Task to complete: Exact repetition of the data below is required.

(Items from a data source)
^^^^^^^^^^^^^^^^

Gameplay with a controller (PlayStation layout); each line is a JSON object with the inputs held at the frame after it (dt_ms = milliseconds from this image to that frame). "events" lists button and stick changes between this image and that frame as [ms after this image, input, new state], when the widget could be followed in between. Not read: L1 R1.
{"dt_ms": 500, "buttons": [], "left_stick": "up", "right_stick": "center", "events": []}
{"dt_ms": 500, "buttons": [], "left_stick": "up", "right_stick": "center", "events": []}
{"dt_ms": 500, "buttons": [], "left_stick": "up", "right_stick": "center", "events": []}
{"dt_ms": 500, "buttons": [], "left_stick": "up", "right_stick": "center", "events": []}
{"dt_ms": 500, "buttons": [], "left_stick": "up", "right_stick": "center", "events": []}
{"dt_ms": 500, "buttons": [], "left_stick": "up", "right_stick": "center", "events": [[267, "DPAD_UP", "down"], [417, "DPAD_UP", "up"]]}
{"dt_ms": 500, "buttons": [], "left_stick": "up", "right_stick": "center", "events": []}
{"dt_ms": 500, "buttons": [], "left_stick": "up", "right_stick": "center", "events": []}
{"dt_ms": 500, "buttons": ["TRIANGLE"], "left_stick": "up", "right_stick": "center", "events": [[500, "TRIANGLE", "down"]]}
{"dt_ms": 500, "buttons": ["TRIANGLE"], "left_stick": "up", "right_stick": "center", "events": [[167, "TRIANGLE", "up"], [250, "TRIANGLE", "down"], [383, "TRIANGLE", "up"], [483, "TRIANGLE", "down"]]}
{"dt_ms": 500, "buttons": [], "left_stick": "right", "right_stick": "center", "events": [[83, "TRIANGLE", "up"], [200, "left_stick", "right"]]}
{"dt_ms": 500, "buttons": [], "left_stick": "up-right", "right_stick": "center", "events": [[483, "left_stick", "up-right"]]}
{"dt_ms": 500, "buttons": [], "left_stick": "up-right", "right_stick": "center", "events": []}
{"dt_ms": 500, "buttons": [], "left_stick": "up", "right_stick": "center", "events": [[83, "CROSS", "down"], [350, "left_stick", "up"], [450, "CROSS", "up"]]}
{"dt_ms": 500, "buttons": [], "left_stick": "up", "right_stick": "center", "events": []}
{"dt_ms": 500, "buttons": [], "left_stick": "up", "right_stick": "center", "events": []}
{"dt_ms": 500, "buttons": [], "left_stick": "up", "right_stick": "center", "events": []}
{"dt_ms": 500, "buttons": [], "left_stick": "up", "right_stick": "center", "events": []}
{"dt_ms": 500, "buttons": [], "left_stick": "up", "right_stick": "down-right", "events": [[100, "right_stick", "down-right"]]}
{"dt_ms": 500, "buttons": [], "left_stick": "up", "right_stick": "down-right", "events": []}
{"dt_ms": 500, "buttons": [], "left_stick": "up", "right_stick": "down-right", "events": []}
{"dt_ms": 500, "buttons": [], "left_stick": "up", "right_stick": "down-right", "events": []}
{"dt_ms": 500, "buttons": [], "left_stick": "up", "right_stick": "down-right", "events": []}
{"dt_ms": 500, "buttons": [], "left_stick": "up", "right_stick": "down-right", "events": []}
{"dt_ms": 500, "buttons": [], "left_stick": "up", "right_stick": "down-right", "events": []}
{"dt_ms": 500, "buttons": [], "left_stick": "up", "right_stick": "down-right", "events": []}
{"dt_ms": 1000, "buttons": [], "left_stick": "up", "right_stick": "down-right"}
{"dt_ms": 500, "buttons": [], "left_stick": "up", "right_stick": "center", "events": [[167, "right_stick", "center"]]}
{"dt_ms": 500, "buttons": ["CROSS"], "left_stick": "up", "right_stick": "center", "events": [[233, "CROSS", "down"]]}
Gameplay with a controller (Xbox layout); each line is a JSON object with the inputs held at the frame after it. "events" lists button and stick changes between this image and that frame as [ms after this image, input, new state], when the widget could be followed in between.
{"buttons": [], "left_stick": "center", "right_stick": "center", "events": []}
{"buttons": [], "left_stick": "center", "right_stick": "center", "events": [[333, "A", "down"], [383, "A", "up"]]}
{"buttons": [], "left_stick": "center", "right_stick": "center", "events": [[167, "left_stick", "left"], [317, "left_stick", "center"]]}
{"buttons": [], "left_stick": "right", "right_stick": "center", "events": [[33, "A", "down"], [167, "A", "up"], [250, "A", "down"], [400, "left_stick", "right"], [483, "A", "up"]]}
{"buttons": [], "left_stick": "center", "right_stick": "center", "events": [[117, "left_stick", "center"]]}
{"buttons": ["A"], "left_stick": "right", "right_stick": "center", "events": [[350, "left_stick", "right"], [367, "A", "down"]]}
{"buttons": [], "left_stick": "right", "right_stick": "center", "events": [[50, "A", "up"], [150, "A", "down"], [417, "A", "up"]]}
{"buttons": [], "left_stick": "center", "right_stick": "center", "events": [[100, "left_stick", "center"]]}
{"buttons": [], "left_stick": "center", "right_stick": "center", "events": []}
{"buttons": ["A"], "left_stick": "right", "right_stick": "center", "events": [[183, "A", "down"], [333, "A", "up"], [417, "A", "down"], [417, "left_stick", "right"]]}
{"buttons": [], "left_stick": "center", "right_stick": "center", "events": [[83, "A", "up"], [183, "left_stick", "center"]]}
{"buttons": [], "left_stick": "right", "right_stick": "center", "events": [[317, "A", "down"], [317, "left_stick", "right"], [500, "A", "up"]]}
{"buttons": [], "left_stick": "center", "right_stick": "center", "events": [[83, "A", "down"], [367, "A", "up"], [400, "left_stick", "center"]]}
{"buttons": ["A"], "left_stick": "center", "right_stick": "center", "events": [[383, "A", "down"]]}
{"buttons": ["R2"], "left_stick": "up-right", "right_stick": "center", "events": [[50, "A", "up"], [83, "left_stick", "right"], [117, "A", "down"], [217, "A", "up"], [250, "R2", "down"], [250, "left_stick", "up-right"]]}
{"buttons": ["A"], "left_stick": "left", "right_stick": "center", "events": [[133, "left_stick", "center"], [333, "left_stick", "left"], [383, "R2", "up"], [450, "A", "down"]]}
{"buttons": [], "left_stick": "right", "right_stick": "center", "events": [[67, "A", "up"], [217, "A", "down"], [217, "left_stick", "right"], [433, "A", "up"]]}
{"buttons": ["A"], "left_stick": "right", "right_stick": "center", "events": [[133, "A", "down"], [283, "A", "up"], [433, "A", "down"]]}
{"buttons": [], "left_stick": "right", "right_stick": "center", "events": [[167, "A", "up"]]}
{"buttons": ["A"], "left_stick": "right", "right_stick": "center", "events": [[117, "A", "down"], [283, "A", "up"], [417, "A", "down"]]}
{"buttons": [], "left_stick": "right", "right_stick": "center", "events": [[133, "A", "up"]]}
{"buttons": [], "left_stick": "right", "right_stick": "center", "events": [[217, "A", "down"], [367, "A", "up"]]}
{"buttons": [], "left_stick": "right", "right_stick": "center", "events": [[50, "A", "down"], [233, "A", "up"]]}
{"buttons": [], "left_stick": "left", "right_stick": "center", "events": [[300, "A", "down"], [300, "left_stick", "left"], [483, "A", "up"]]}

^^^^^^^^^^^^^^^^

Exercise response:
Gameplay with a controller (PlayStation layout); each line is a JSON object with the inputs held at the frame after it (dt_ms = milliseconds from this image to that frame). "events" lists button and stick changes between this image and that frame as [ms after this image, input, new state], when the widget could be followed in between. Not read: L1 R1.
{"dt_ms": 500, "buttons": [], "left_stick": "up", "right_stick": "center", "events": []}
{"dt_ms": 500, "buttons": [], "left_stick": "up", "right_stick": "center", "events": []}
{"dt_ms": 500, "buttons": [], "left_stick": "up", "right_stick": "center", "events": []}
{"dt_ms": 500, "buttons": [], "left_stick": "up", "right_stick": "center", "events": []}
{"dt_ms": 500, "buttons": [], "left_stick": "up", "right_stick": "center", "events": []}
{"dt_ms": 500, "buttons": [], "left_stick": "up", "right_stick": "center", "events": [[267, "DPAD_UP", "down"], [417, "DPAD_UP", "up"]]}
{"dt_ms": 500, "buttons": [], "left_stick": "up", "right_stick": "center", "events": []}
{"dt_ms": 500, "buttons": [], "left_stick": "up", "right_stick": "center", "events": []}
{"dt_ms": 500, "buttons": ["TRIANGLE"], "left_stick": "up", "right_stick": "center", "events": [[500, "TRIANGLE", "down"]]}
{"dt_ms": 500, "buttons": ["TRIANGLE"], "left_stick": "up", "right_stick": "center", "events": [[167, "TRIANGLE", "up"], [250, "TRIANGLE", "down"], [383, "TRIANGLE", "up"], [483, "TRIANGLE", "down"]]}
{"dt_ms": 500, "buttons": [], "left_stick": "right", "right_stick": "center", "events": [[83, "TRIANGLE", "up"], [200, "left_stick", "right"]]}
{"dt_ms": 500, "buttons": [], "left_stick": "up-right", "right_stick": "center", "events": [[483, "left_stick", "up-right"]]}
{"dt_ms": 500, "buttons": [], "left_stick": "up-right", "right_stick": "center", "events": []}
{"dt_ms": 500, "buttons": [], "left_stick": "up", "right_stick": "center", "events": [[83, "CROSS", "down"], [350, "left_stick", "up"], [450, "CROSS", "up"]]}
{"dt_ms": 500, "buttons": [], "left_stick": "up", "right_stick": "center", "events": []}
{"dt_ms": 500, "buttons": [], "left_stick": "up", "right_stick": "center", "events": []}
{"dt_ms": 500, "buttons": [], "left_stick": "up", "right_stick": "center", "events": []}
{"dt_ms": 500, "buttons": [], "left_stick": "up", "right_stick": "center", "events": []}
{"dt_ms": 500, "buttons": [], "left_stick": "up", "right_stick": "down-right", "events": [[100, "right_stick", "down-right"]]}
{"dt_ms": 500, "buttons": [], "left_stick": "up", "right_stick": "down-right", "events": []}
{"dt_ms": 500, "buttons": [], "left_stick": "up", "right_stick": "down-right", "events": []}
{"dt_ms": 500, "buttons": [], "left_stick": "up", "right_stick": "down-right", "events": []}
{"dt_ms": 500, "buttons": [], "left_stick": "up", "right_stick": "down-right", "events": []}
{"dt_ms": 500, "buttons": [], "left_stick": "up", "right_stick": "down-right", "events": []}
{"dt_ms": 500, "buttons": [], "left_stick": "up", "right_stick": "down-right", "events": []}
{"dt_ms": 500, "buttons": [], "left_stick": "up", "right_stick": "down-right", "events": []}
{"dt_ms": 1000, "buttons": [], "left_stick": "up", "right_stick": "down-right"}
{"dt_ms": 500, "buttons": [], "left_stick": "up", "right_stick": "center", "events": [[167, "right_stick", "center"]]}
{"dt_ms": 500, "buttons": ["CROSS"], "left_stick": "up", "right_stick": "center", "events": [[233, "CROSS", "down"]]}
Gameplay with a controller (Xbox layout); each line is a JSON object with the inputs held at the frame after it. "events" lists button and stick changes between this image and that frame as [ms after this image, input, new state], when the widget could be followed in between.
{"buttons": [], "left_stick": "center", "right_stick": "center", "events": []}
{"buttons": [], "left_stick": "center", "right_stick": "center", "events": [[333, "A", "down"], [383, "A", "up"]]}
{"buttons": [], "left_stick": "center", "right_stick": "center", "events": [[167, "left_stick", "left"], [317, "left_stick", "center"]]}
{"buttons": [], "left_stick": "right", "right_stick": "center", "events": [[33, "A", "down"], [167, "A", "up"], [250, "A", "down"], [400, "left_stick", "right"], [483, "A", "up"]]}
{"buttons": [], "left_stick": "center", "right_stick": "center", "events": [[117, "left_stick", "center"]]}
{"buttons": ["A"], "left_stick": "right", "right_stick": "center", "events": [[350, "left_stick", "right"], [367, "A", "down"]]}
{"buttons": [], "left_stick": "right", "right_stick": "center", "events": [[50, "A", "up"], [150, "A", "down"], [417, "A", "up"]]}
{"buttons": [], "left_stick": "center", "right_stick": "center", "events": [[100, "left_stick", "center"]]}
{"buttons": [], "left_stick": "center", "right_stick": "center", "events": []}
{"buttons": ["A"], "left_stick": "right", "right_stick": "center", "events": [[183, "A", "down"], [333, "A", "up"], [417, "A", "down"], [417, "left_stick", "right"]]}
{"buttons": [], "left_stick": "center", "right_stick": "center", "events": [[83, "A", "up"], [183, "left_stick", "center"]]}
{"buttons": [], "left_stick": "right", "right_stick": "center", "events": [[317, "A", "down"], [317, "left_stick", "right"], [500, "A", "up"]]}
{"buttons": [], "left_stick": "center", "right_stick": "center", "events": [[83, "A", "down"], [367, "A", "up"], [400, "left_stick", "center"]]}
{"buttons": ["A"], "left_stick": "center", "right_stick": "center", "events": [[383, "A", "down"]]}
{"buttons": ["R2"], "left_stick": "up-right", "right_stick": "center", "events": [[50, "A", "up"], [83, "left_stick", "right"], [117, "A", "down"], [217, "A", "up"], [250, "R2", "down"], [250, "left_stick", "up-right"]]}
{"buttons": ["A"], "left_stick": "left", "right_stick": "center", "events": [[133, "left_stick", "center"], [333, "left_stick", "left"], [383, "R2", "up"], [450, "A", "down"]]}
{"buttons": [], "left_stick": "right", "right_stick": "center", "events": [[67, "A", "up"], [217, "A", "down"], [217, "left_stick", "right"], [433, "A", "up"]]}
{"buttons": ["A"], "left_stick": "right", "right_stick": "center", "events": [[133, "A", "down"], [283, "A", "up"], [433, "A", "down"]]}
{"buttons": [], "left_stick": "right", "right_stick": "center", "events": [[167, "A", "up"]]}
{"buttons": ["A"], "left_stick": "right", "right_stick": "center", "events": [[117, "A", "down"], [283, "A", "up"], [417, "A", "down"]]}
{"buttons": [], "left_stick": "right", "right_stick": "center", "events": [[133, "A", "up"]]}
{"buttons": [], "left_stick": "right", "right_stick": "center", "events": [[217, "A", "down"], [367, "A", "up"]]}
{"buttons": [], "left_stick": "right", "right_stick": "center", "events": [[50, "A", "down"], [233, "A", "up"]]}
{"buttons": [], "left_stick": "left", "right_stick": "center", "events": [[300, "A", "down"], [300, "left_stick", "left"], [483, "A", "up"]]}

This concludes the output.